We’re already on the verge of a new generation of protocols and platforms, and it’s my big hope that their builders will focus on clarity and ease of use as these technologies mature. But we also need new generations of user-accountable institutions to realize the potential of new tech tools—which loops back to what I think Holgren was writing toward on Bluesky.
I think it’s at the institutional and constitutional levels that healthier and more life-enhancing big-world tools and places for community and sociability will emerge—and are already emerging. Over the coming months, I’ll be speaking with and writing about people working on some of the tools and communities that I think help point ways forward—and with people who’ve built fruitful, immediately useful theories and practices about what the networks have dragged us through already and how we escape the traps we’ve been living in.

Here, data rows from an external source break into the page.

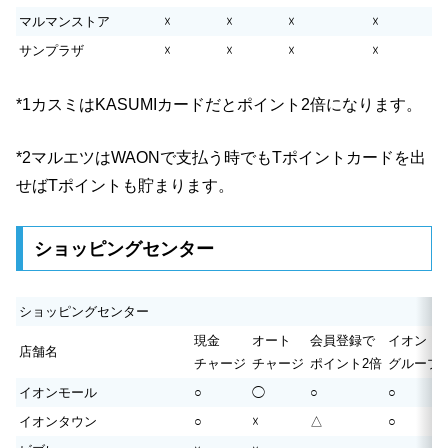
マルマンストア
☓
☓
☓
☓
サンプラザ
☓
☓
☓
☓
*1カスミはKASUMIカードだとポイント2倍になります。
*2マルエツはWAONで支払う時でもTポイントカードを出
せばTポイントも貯まります。
ショッピングセンター
ショッピングセンター
現金
オート
会員登録で
イオン
店舗名
チャージ
チャージ
ポイント2倍
グループ
イオンモール
○
◯
○
○
イオンタウン
○
☓
△
○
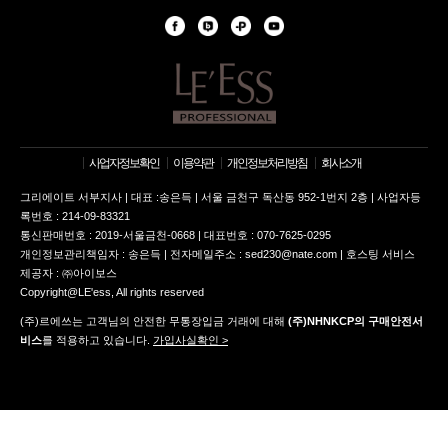
사업자정보확인
이용약관
개인정보처리방침
회사소개
그리에이트 서부지사 | 대표 :송은득 | 서울 금천구 독산동 952-1번지 2층 | 사업자등
록번호 : 214-09-83321
통신판매번호 : 2019-서울금천-0668 | 대표번호 : 070-7625-0295
개인정보관리책임자 : 송은득 | 전자메일주소 : sed230@nate.com | 호스팅 서비스
제공자 : ㈜아이보스
Copyright@LE'ess, All rights reserved
(주)르에쓰는 고객님의 안전한 무통장입금 거래에 대해
(주)NHNKCP의 구매안전서
비스
를 적용하고 있습니다.
가입사실확인 >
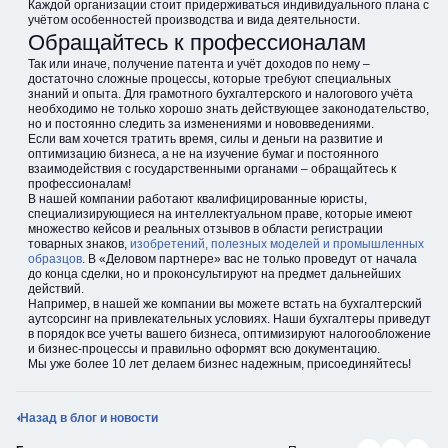
Каждой организации стоит придерживаться индивидуального плана с
учётом особенностей производства и вида деятельности.
Обращайтесь к профессионалам
Так или иначе, получение патента и учёт доходов по нему –
достаточно сложные процессы, которые требуют специальных
знаний и опыта. Для грамотного бухгалтерского и налогового учёта
необходимо не только хорошо знать действующее законодательство,
но и постоянно следить за изменениями и нововведениями.
Если вам хочется тратить время, силы и деньги на развитие и
оптимизацию бизнеса, а не на изучение бумаг и постоянного
взаимодействия с государственными органами – обращайтесь к
профессионалам!
В нашей компании работают квалифицированные юристы,
специализирующиеся на интеллектуальном праве, которые имеют
множество кейсов и реальных отзывов в области регистрации
товарных знаков,
изобретений, полезных моделей и промышленных
образцов
. В «Деловом партнере» вас не только проведут от начала
до конца сделки, но и проконсультируют на предмет дальнейших
действий.
Например, в нашей же компании вы можете встать на бухгалтерский
аутсорсинг на привлекательных условиях. Наши бухгалтеры приведут
в порядок все учеты вашего бизнеса, оптимизируют налогообложение
и бизнес-процессы и правильно оформят всю документацию.
Мы уже более 10 лет делаем бизнес надежным, присоединяйтесь!
Назад в блог и новости
Поделиться в В
Поделиться
Подели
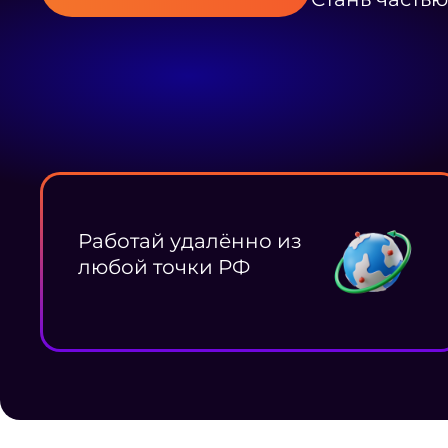
Работай удалённо из
любой точки РФ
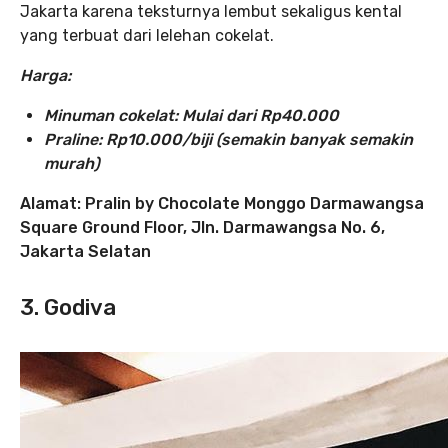
Jakarta karena teksturnya lembut sekaligus kental
yang terbuat dari lelehan cokelat.
Harga:
Minuman cokelat: Mulai dari Rp40.000
Praline: Rp10.000/biji (semakin banyak semakin
murah)
Alamat:
Pralin by Chocolate Monggo
Darmawangsa
Square Ground Floor, Jln. Darmawangsa No. 6,
Jakarta Selatan
3. Godiva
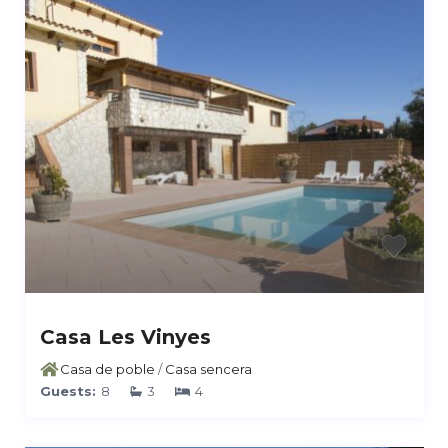
Casa Les Vinyes
Casa de poble
/
Casa sencera
Guests:
8
3
4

In the meantime, some things I’m watching extra closely:
- Social.coop and CoSocial.ca, two co-operatively run spaces/planned spaces) on the fediverse (there are some interesting docs floating around)
- various uses of Darius Kazemi’s the Hometown fork of Mastodon, which provides a small community space on top of a big decentralized platform
- the moderation strikes happening at both Reddit (more context) and StackExchange
- the People’s History of Twitter Project from Better Platform
(”Unmobilized love,” is a callback to one of Mike Davis’s final interviews.)